The energy industry did not escape harm either. Indian power utility West Bengal State Electricity Distribution Company, which has 17.8 million energy customers, found the malicious software had spread across its computers, leaving employees unable to access company data unless a ransom was paid.

Now cybersecurity is the top security issue for most energy companies, together with the economy and national disasters

Leo Simonovich, global head of cybersecurity at Europe’s biggest electronics business Siemens, says the effect of WannaCry on the global energy industry has been profound. “It brought cybersecurity to the boardroom level,” he says. “Now it’s the top security issue for most energy companies, together with the economy and national disasters.”

Mr Simonovich adds that in 2018 energy looks set to be the most attacked infrastructure sector. But what makes the industry a particular focus for hackers? He posits that in both developed and developing countries, it is an industry with ageing, yet still essential, power plants, pipelines, substations, storage units and transmission cables. Many of these are “assets that have not been maintained, patched and hardened” to protect against digital threats.

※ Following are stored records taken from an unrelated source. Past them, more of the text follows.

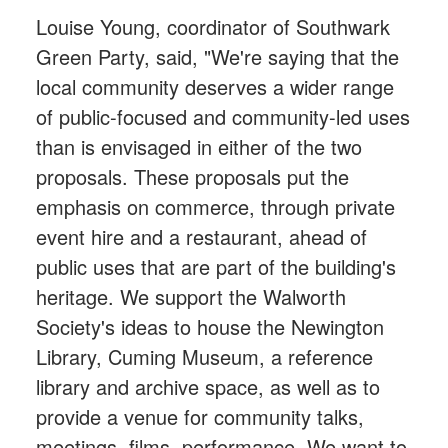
Louise Young, coordinator of Southwark
Green Party, said, "We're saying that the
local community deserves a wider range
of public-focused and community-led uses
than is envisaged in either of the two
proposals. These proposals put the
emphasis on commerce, through private
event hire and a restaurant, ahead of
public uses that are part of the building's
heritage. We support the Walworth
Society's ideas to house the Newington
Library, Cuming Museum, a reference
library and archive space, as well as to
provide a venue for community talks,
meetings, films, performance. We want to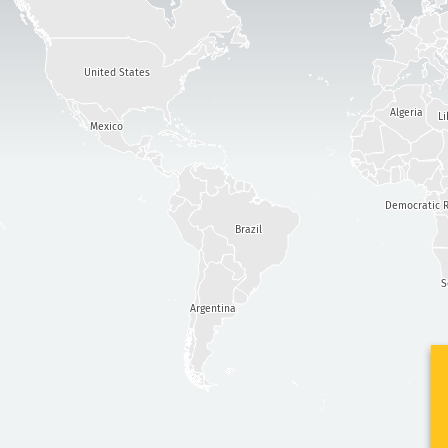
United States
Algeria
Li
Mexico
Democratic R
Brazil
S
Argentina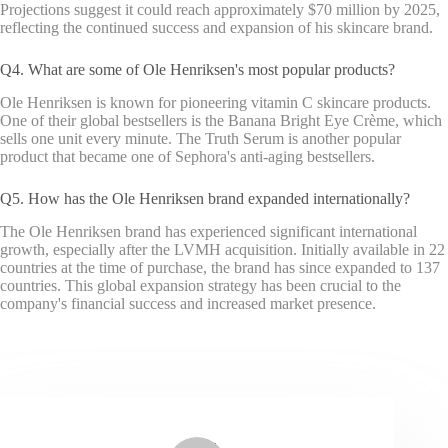
Projections suggest it could reach approximately $70 million by 2025,
reflecting the continued success and expansion of his skincare brand.
Q4. What are some of Ole Henriksen's most popular products?
Ole Henriksen is known for pioneering vitamin C skincare products.
One of their global bestsellers is the Banana Bright Eye Crème, which
sells one unit every minute. The Truth Serum is another popular
product that became one of Sephora's anti-aging bestsellers.
Q5. How has the Ole Henriksen brand expanded internationally?
The Ole Henriksen brand has experienced significant international
growth, especially after the LVMH acquisition. Initially available in 22
countries at the time of purchase, the brand has since expanded to 137
countries. This global expansion strategy has been crucial to the
company's financial success and increased market presence.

Cyberattacks on energy assets can also be used as an act of warfare. Power is needed by everyone, and so attacks and subsequent energy outages can bring entire cities to their knees. In Ukraine, for example, a December 2016 cyberattack on the power grid saw parts of the capital Kiev experience a blackout.

Mr Simonovich says the scale and complexity of cybersecurity threats make it hard for energy companies to get to grips with the issue. “Many of them want to address it; they just don’t know where to start,” he says. “We also have a global shortage of skills to address the new internet of things (IoT) environment.”

The IoT is of great significance to the energy sector, and a key reason why energy companies and citizens alike must take cybersecurity seriously. Simply put, the IoT refers to the vast web of physical objects with built-in internet and electronic connectivity, which can send and receive data.

The energy industry is a major element of the IoT ecosystem. Globally, utilities are expected to spend $73 billion on the IoT in 2018, according to the International Data Corporation, with spending focused on smart grids for electricity, gas and water, which use digital data to react to fluctuations in usage and demand. Within homes, smart devices and apps, which allow a user to control their home’s energy consumption via the internet, are also expected to multiply.

So how do we prevent attacks on such energy infrastructure, both large and small? Governments and industry need to work together to create some basic international cybersecurity standards, says Eva Schulz-Kamm, Siemens’ head of global government affairs. Some countries, such as Canada, are already drafting fresh legislation and, as of May 2018, the UK government will fine organisations up to £17 million if they do not have effective cybersecurity measures in place.

Ms Schulz-Kamm wants governments to go further, and is lobbying for the European Commission to work with the United States and other superpowers to create global cybersecurity standards. “If we set out basic international rules, companies will begin to innovate in cybersecurity to meet them,” she says. “These businesses will start to compete with each other, creating a whole industry and jobs. It will help build trust in the internet of things, too.”

Cybersecurity must evolve and adapt as quickly as the malicious software it is supposed to prevent. But when it comes to securing the data and online operations of government, businesses and citizens, it seems there is still plenty of work to do in 2018. “If there are still vulnerabilities in cybersecurity where a 12 year old could feasibly disrupt a power plant, there’s something wrong,” Ms Schulz-Kamm concludes.